If i'm not mistaken, described implementation of the second query actually increases

only$$$m$$$, not all submasks of $$$m$$$.For example, suppose next queries:

$$$n = 3$$$

add 1 to all submasks of $$$m = 011$$$ ($$$000$$$, $$$001$$$, $$$010$$$, $$$011$$$);

compute sum over all submasks of $$$m = 101$$$ ($$$000$$$, $$$001$$$, $$$100$$$, $$$101$$$).

Your implementation increases all supermasks of $$$m = 011$$$: ($$$011$$$, $$$111$$$), so mask $$$101$$$ won't be updated.

I think you're right. Thanks, I amended the article!

For "add on submask" queries there is at least $$$O(q \sqrt{2^n n})$$$, described by tfg below.

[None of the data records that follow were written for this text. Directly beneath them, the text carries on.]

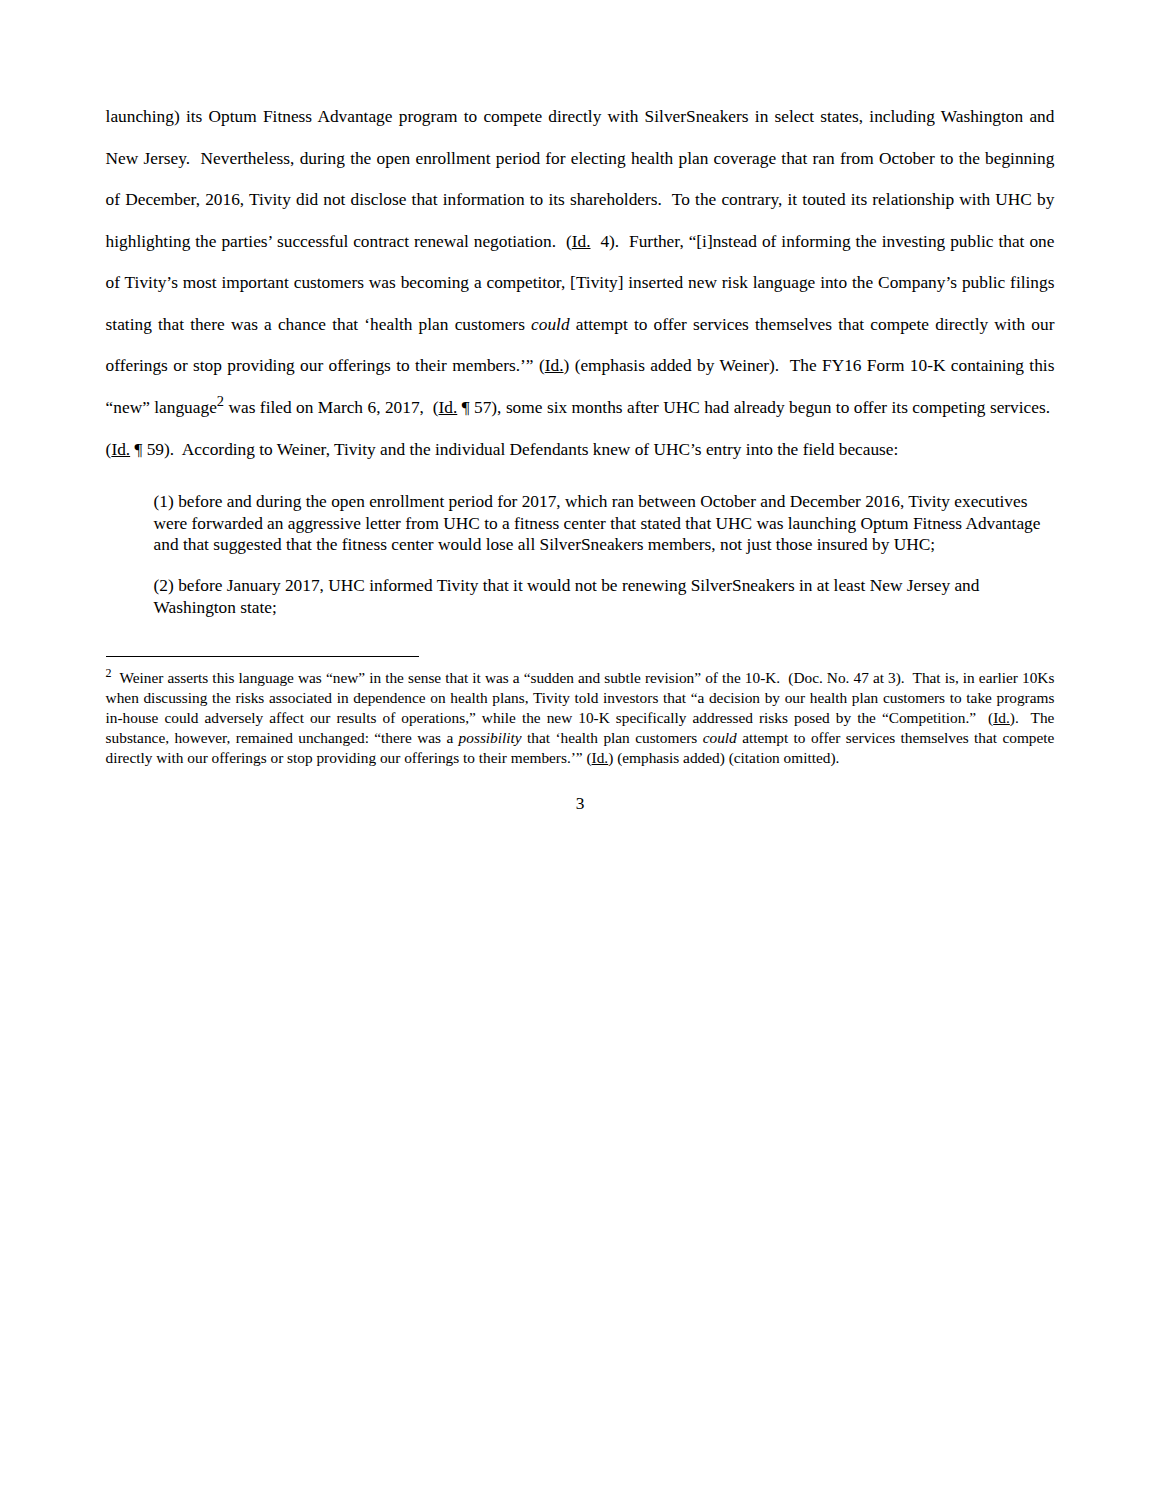launching) its Optum Fitness Advantage program to compete directly with SilverSneakers in select states, including Washington and New Jersey. Nevertheless, during the open enrollment period for electing health plan coverage that ran from October to the beginning of December, 2016, Tivity did not disclose that information to its shareholders. To the contrary, it touted its relationship with UHC by highlighting the parties’ successful contract renewal negotiation. (Id. 4). Further, “[i]nstead of informing the investing public that one of Tivity’s most important customers was becoming a competitor, [Tivity] inserted new risk language into the Company’s public filings stating that there was a chance that ‘health plan customers could attempt to offer services themselves that compete directly with our offerings or stop providing our offerings to their members.’” (Id.) (emphasis added by Weiner). The FY16 Form 10-K containing this “new” language2 was filed on March 6, 2017, (Id. ¶ 57), some six months after UHC had already begun to offer its competing services. (Id. ¶ 59). According to Weiner, Tivity and the individual Defendants knew of UHC’s entry into the field because:
(1) before and during the open enrollment period for 2017, which ran between October and December 2016, Tivity executives were forwarded an aggressive letter from UHC to a fitness center that stated that UHC was launching Optum Fitness Advantage and that suggested that the fitness center would lose all SilverSneakers members, not just those insured by UHC;
(2) before January 2017, UHC informed Tivity that it would not be renewing SilverSneakers in at least New Jersey and Washington state;
2 Weiner asserts this language was “new” in the sense that it was a “sudden and subtle revision” of the 10-K. (Doc. No. 47 at 3). That is, in earlier 10Ks when discussing the risks associated in dependence on health plans, Tivity told investors that “a decision by our health plan customers to take programs in-house could adversely affect our results of operations,” while the new 10-K specifically addressed risks posed by the “Competition.” (Id.). The substance, however, remained unchanged: “there was a possibility that ‘health plan customers could attempt to offer services themselves that compete directly with our offerings or stop providing our offerings to their members.’” (Id.) (emphasis added) (citation omitted).
3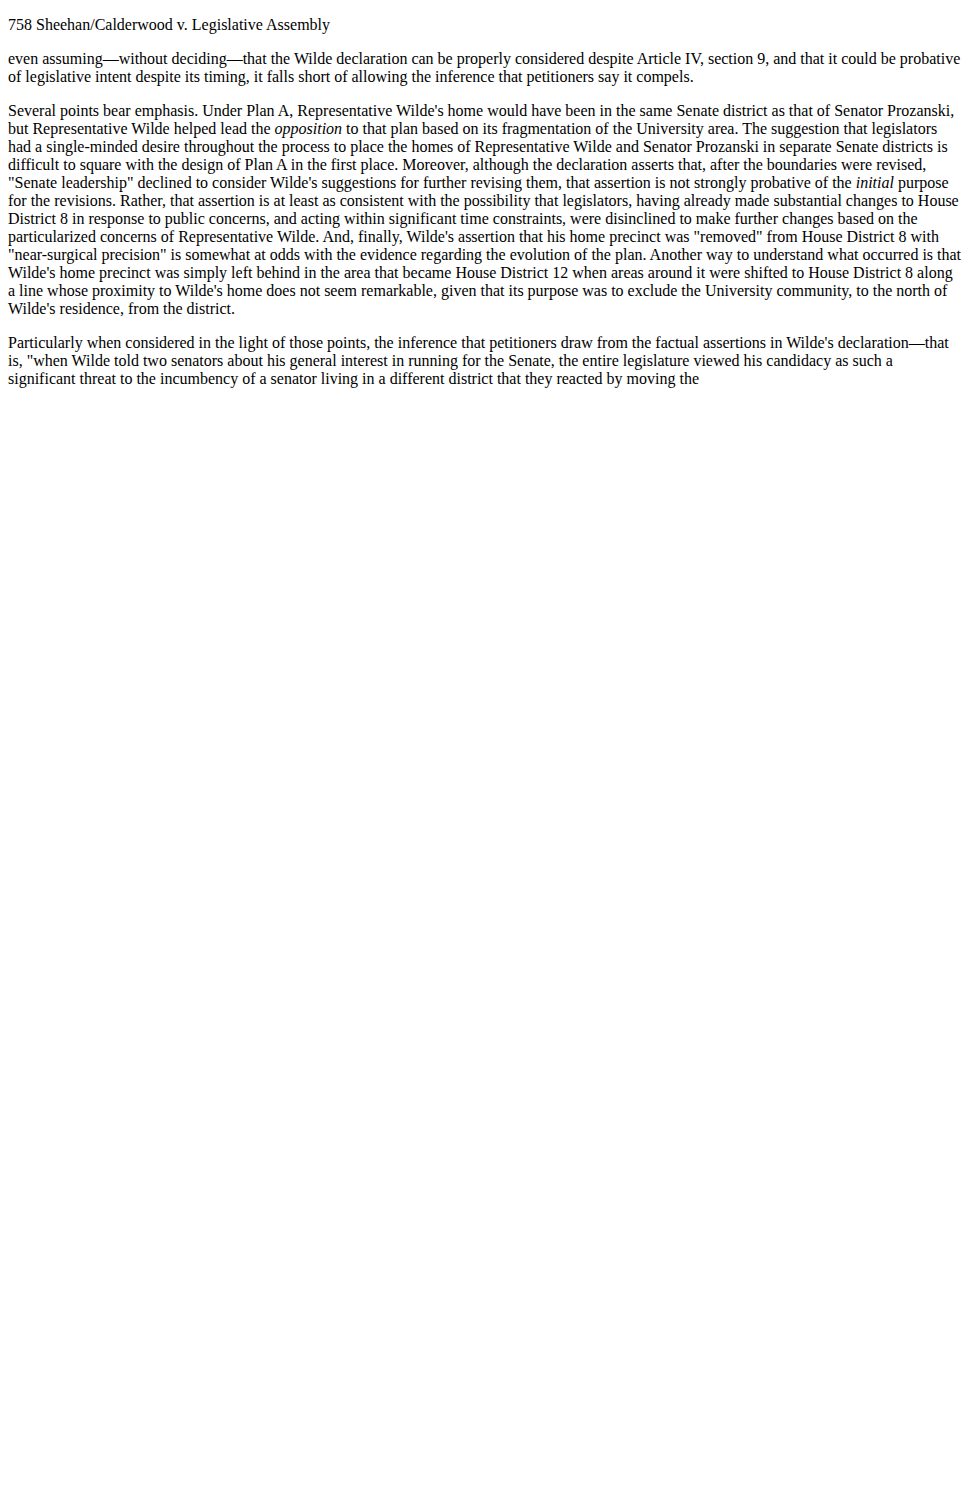758 Sheehan/Calderwood v. Legislative Assembly
even assuming—without deciding—that the Wilde declaration can be properly considered despite Article IV, section 9, and that it could be probative of legislative intent despite its timing, it falls short of allowing the inference that petitioners say it compels.
Several points bear emphasis. Under Plan A, Representative Wilde's home would have been in the same Senate district as that of Senator Prozanski, but Representative Wilde helped lead the opposition to that plan based on its fragmentation of the University area. The suggestion that legislators had a single-minded desire throughout the process to place the homes of Representative Wilde and Senator Prozanski in separate Senate districts is difficult to square with the design of Plan A in the first place. Moreover, although the declaration asserts that, after the boundaries were revised, "Senate leadership" declined to consider Wilde's suggestions for further revising them, that assertion is not strongly probative of the initial purpose for the revisions. Rather, that assertion is at least as consistent with the possibility that legislators, having already made substantial changes to House District 8 in response to public concerns, and acting within significant time constraints, were disinclined to make further changes based on the particularized concerns of Representative Wilde. And, finally, Wilde's assertion that his home precinct was "removed" from House District 8 with "near-surgical precision" is somewhat at odds with the evidence regarding the evolution of the plan. Another way to understand what occurred is that Wilde's home precinct was simply left behind in the area that became House District 12 when areas around it were shifted to House District 8 along a line whose proximity to Wilde's home does not seem remarkable, given that its purpose was to exclude the University community, to the north of Wilde's residence, from the district.
Particularly when considered in the light of those points, the inference that petitioners draw from the factual assertions in Wilde's declaration—that is, "when Wilde told two senators about his general interest in running for the Senate, the entire legislature viewed his candidacy as such a significant threat to the incumbency of a senator living in a different district that they reacted by moving the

Let's say we don't have any update. To solve it, propagate values to the submasks then propagate those propagates values to supermasks. That can be done in $$$O(2^NN)$$$ using "SOS DP".

We can use that with some "update buffer" approach. We'll keep a buffer of updates. For values outside of that buffer we can simply use the update-less approach to solve. For values inside the buffer, when we receive a query we can simply pass through the buffer and solve those in $$$O(buffer)$$$ since we can calculate the contribution of that update to that query fast by summing up 2^(popcount(updateMask & queryMask)) * updateValue. When the buffer gets bigger than some size X we use it to rebuild the information and clear the buffer, this works in $$$O(2^NN)$$$. This solution works in $$$O(2^NNQ / X + QX)$$$. This is minimized by taking something around $$$sqrt(2^NN)$$$ and results in a complexity of $$$O(Qsqrt(2^NN))$$$.

If someone wants to practice, here is a similar problem: Hackerrank — Subset

UTS Open '18 P6 — Subset Sum is a similar problem with slightly different update and more complicated query: asking for single element modification and the sum over all $$$a_i$$$ such that $$$i$$$ is a submask of $$$p$$$ and is a supermask of $$$q$$$. $$$q = 0$$$ is similar to the topic discussed in this post, which is a subtask of this UTS Open problem.

tfg solution can be applied to solve the subtask but fails for general $$$q$$$, while adamant solution can be extended to solve the full problem. They are both mentioned in the editorial.

EDIT: I forgot to mention another difference between this problem and the problem in this post. Now it is updated. tfg extends the solution to process submask addition and supermask/submask sum query, see below.

My solution can be extended to solve the full problem:

p must be a supermask of q. We can solve the problem in O(2^(popcount(q))) by using inclusion-exclusion easily. Now, if q has more than N/2 bits then we flip all bits and the problem turns into: submasks of q'=~q and supermasks of p'=~p. If q has more than N/2 bits, p also has more than N/2 and p' has less than N/2 bits so can simply use the same solution.

That solves the offline part of my solution. For the online part the number of masks is simply 2^(popcount(p & updateMask & bitwise not q)) while being 0 if updateMask & q isn't q.

Complexity is the same. Is this one of the solutions in the editorial? Edit: I opened the problem, it's slightly different because in the problem you linked updates are point updates instead of submask updates.

I think you are right.

This extends the solution to process submask addition and supermask & submask query, with $$$O(\sqrt{2^N \cdot N})$$$ per query.

I noticed that forgot to mention another difference between the UTS Open problem and the problem in this post: the UTS Open problem is asking to process single element

modificationwhile the problem in this post is asking to process single elementaddition. I'll edit my post.Single element modification can be easily processed, and submask addition can be handled by computing total contribution of the queries. Is it possible to process submask modification?

Today I stumbled across Longest beautiful subsequence IZhO 2017. The solution for it also uses square root decomposition on the bits, so a very similar technique. You need to basically make a data structure that handles:

The operations can be done in $$$O(2^{n/2})$$$ each, using $$$O(2^n n)$$$ memory.